Prédiffusion

C'est pas parce que c'est pas encore arrivé qu'il ne faut pas en parler

mai 11th, 2010

14 mai 2018- Sheila Malex

(La date de diffusion n’est seulement qu’une suggestion)

C’est après-demain que sera inauguré VillePrix, la première ville boutique du Quebec. Situé à mi chemin entre Montréal et Sherbrooke elle est la première du genre au pays. Alors qu’il en existe déjà plusieurs chez nos voisins du sud, le concept tardait à s’implanter ici en raison de la législation provinciale en matière de municipalité privée.

Pour ceux qui l’ignorent encore une ville boutique est une petite municipalité entièrement privée remplie uniquement de magasins et des restaurants. Alors que les plus grands centres d’achats peuvent accueillir plus de 200 magasins, les villes boutique sont d’un autre ordre, on parle ici de plus de mille magasins avec au moins une centaine de restaurants, le tout à ciel ouvert comme dans une rue commerciale normale mais regroupés par quartiers thématiques. La grande différence ici est qu’une ville boutique n’a pas d’habitant et est construite obligatoirement en pleine campagne entre plusieurs grands centres urbains pour maximiser le nombre de clients potentiels. Ces sites ne comptent que des magasins de marques, et des hyper détaillants. Tout y est contrôlé, et des tapis roulants accélèrent les déplacements.

L’idée derrière ce concept explique Mr Thamill directeur du site est d’offrir un choix comparable au Web. Avec le temps les gens on délaissés les commerces physiques situés près de leurs maisons pour s’orienter ver les marchés de niches déservies par des site Web offrant toujours plus de choix. Les rues commerciales ont alors commencées à se vider et le nombre de boutiques à se faire de plus en plus petit. La spirale était enclenchée : le choix diminuait de mois en mois. Même les « Power Center » (Penser au Marché Centrale), ces grands centres d’achat comprenant une vingtaine de très grandes surfaces et des magasins de marques,  ont commencé à écoper du nombre d’achat fait sur internet. En fait certain se convertissent tranquillement en entrepôts fermés au public. Selon lui, VillePrix est le salut des commerces de détails.

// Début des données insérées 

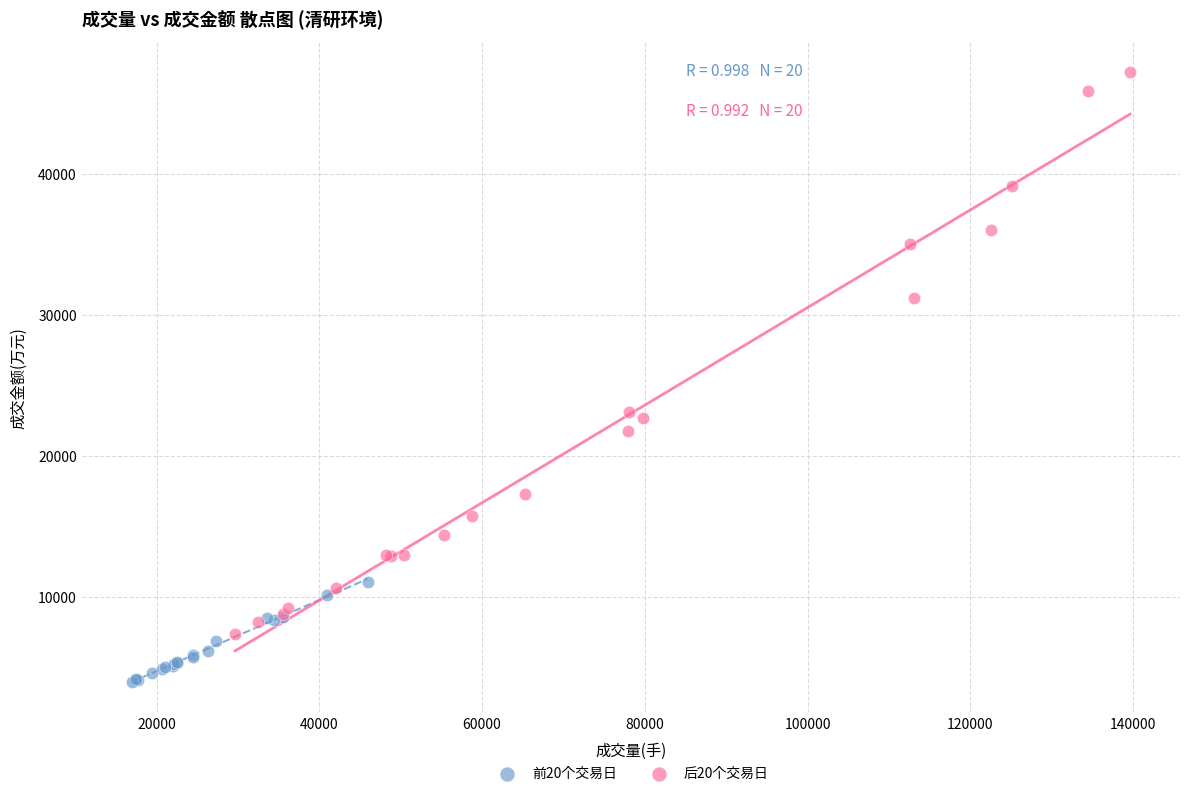

Which series contains the highest Y value?

后20个交易日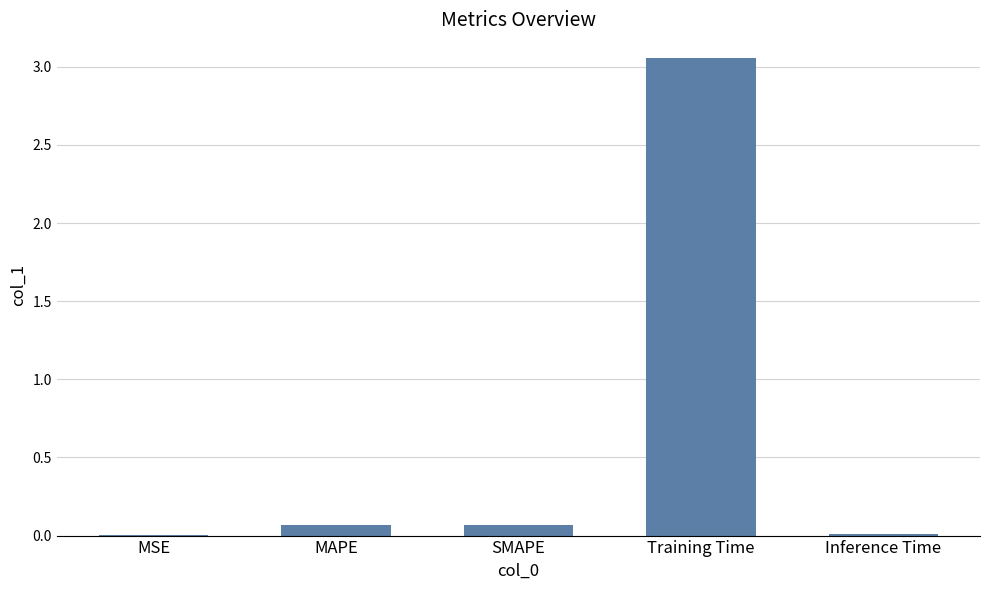

What is the change in value from SMAPE to Training Time?

+3.0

Ancien propriétaire d’un magasin de linge sur la célèbre rue Sainte-Catherine à Montréal, Mr Thamill a vue le processus au quotidien et n’a donc pas hésité deux secondes lorsqu’il a vue le poste de directeur de site pour VillePrix. « C’est l’avenir maintenant, les gens veulent le plus de choix possible et VillePrix offre ça » L’ancien propriétaire crois que la clé du concept est justement l’isolement de la ville. Les gens vont y passer la journée croit il et y acheter tout ce dont ils ont besoin d’un seul coup. « Et les tapis roulants, c’est vraiment bon » d’après lui c’est ce moyen de transport qui fera qu’on adopte la place.

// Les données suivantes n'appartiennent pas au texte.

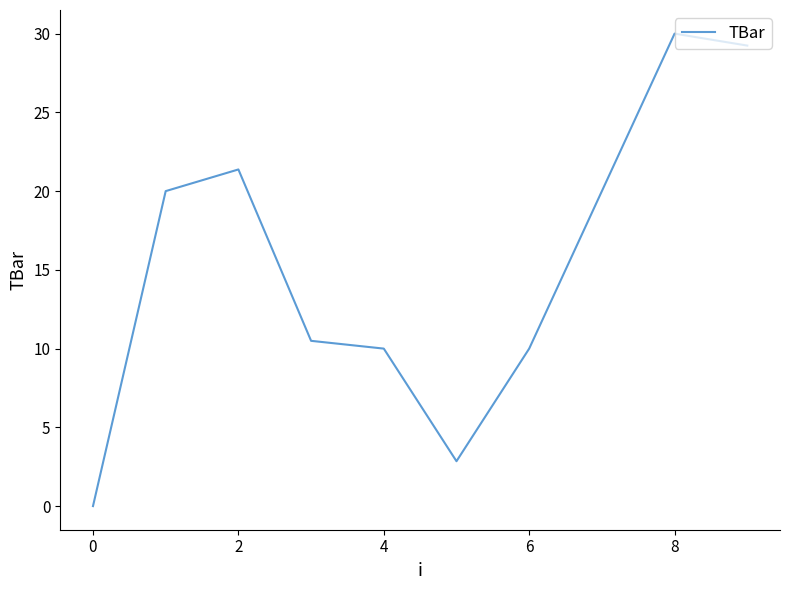

What is the difference between the maximum and minimum values?

30.0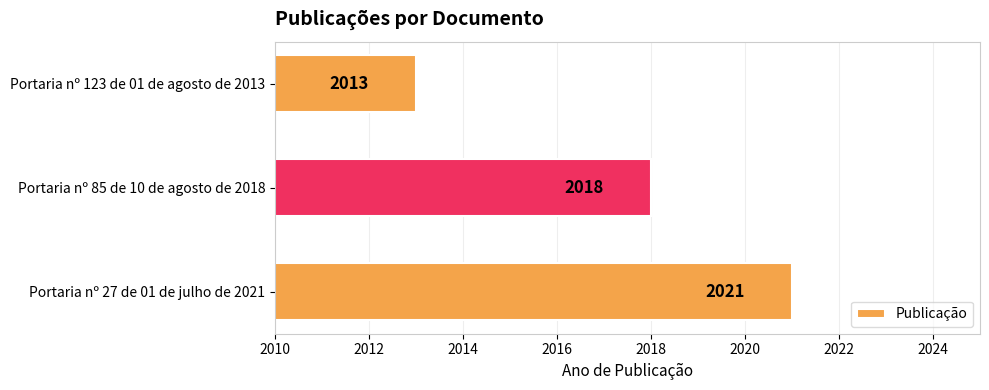

How many values are between 2013 and 2021?

3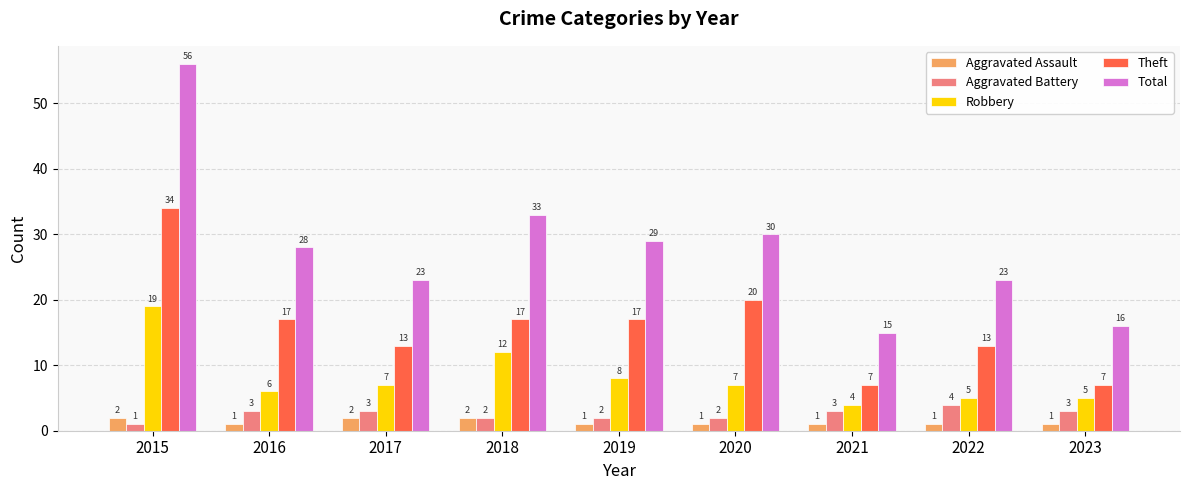

Rank the series at 2023 from lowest to highest value.

Aggravated Assault, Aggravated Battery, Robbery, Theft, Total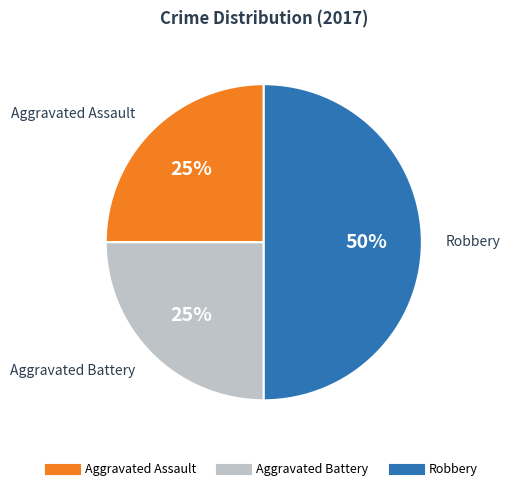

To the nearest percent, what percentage of the pie is Aggravated Battery?

25%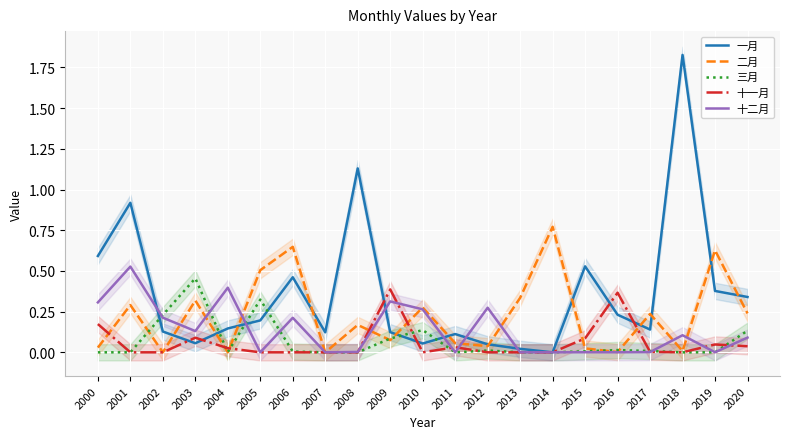

True or false: 三月 has more than 1 interior local peaks.

True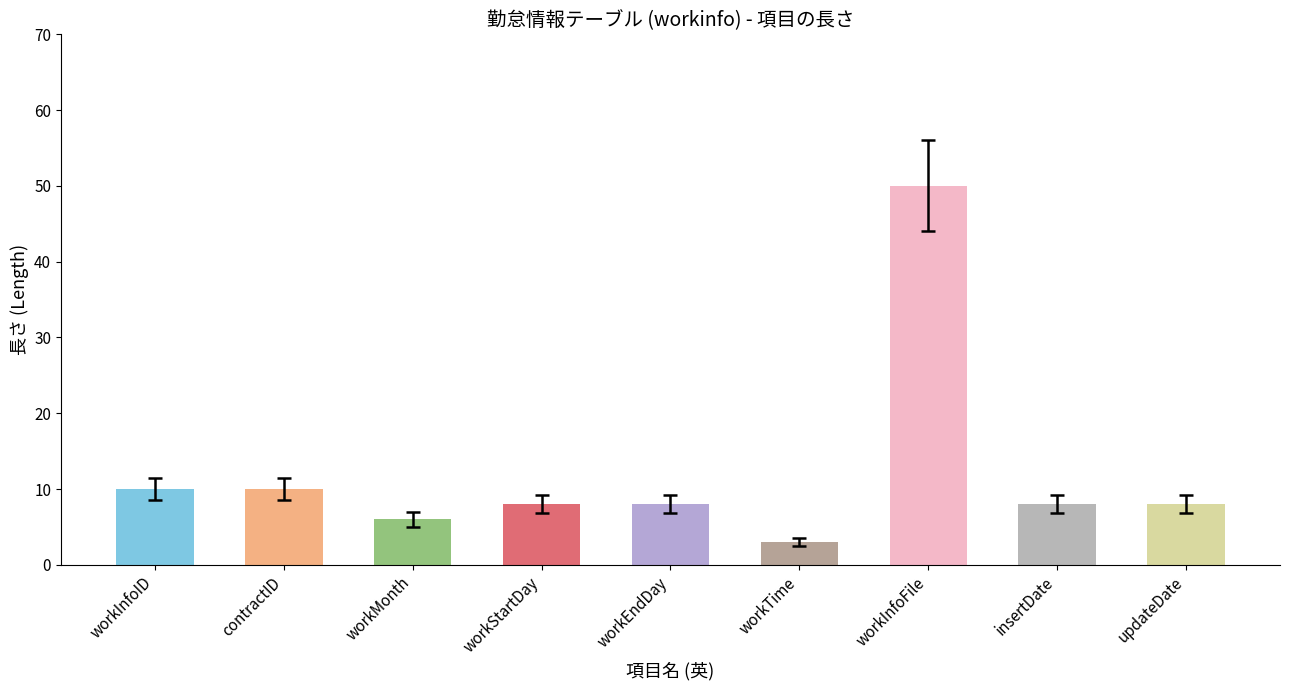

What is the difference between the second highest and minimum values?

7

Pour Alphonse Dubois, président de l’osbl Achat Local, cette ouverture est simplement un drame de plus dans la disparition du commerce urbain. Les centre-ville on commencés à décliner il y a très longtemps selon ce spécialiste. Il y a plus de 70 ans, la télé a rendu touts les théâtres et cinémas presque inutile. C’était selon lui le début d’un lent déclin accéléré par l’arrivée des sites marchand sur internet. Les gens ont tout de suite vue l’avantage économique : plus de choix, des prix plus compétitifs, livraison à domicile. C’est quand les rues commerciales ont commencé à se vider que les gens ont compris. Mais il était déjà trop tard croit Mr Dubois. Il cite à titre d’exemple les club vidéo, on endroit ou se souvient-t’il les gens allaient chercher des films pour la soirée et venaient les rapporter le lendemain. Ces boutique ont complètement disparue dans les années 20 et les locaux vides n’ont jamais été remplacé. Mr Dubois se rappel d’une rue Saint-Denis ou il était possible de magasiner le jour et faire la fête le soir. Maintenant cette rue ressemble à la Strip de Vegas, y a rien a y faire le jour, tout ce passe une fois le soleil couché.

Inutile de vous parler de la réaction des écologistes. Ils nous la montrerons surement le jour de l’ouverture alors qu’on attend entre 100 000 et 200 000 consomateurs frénétiques.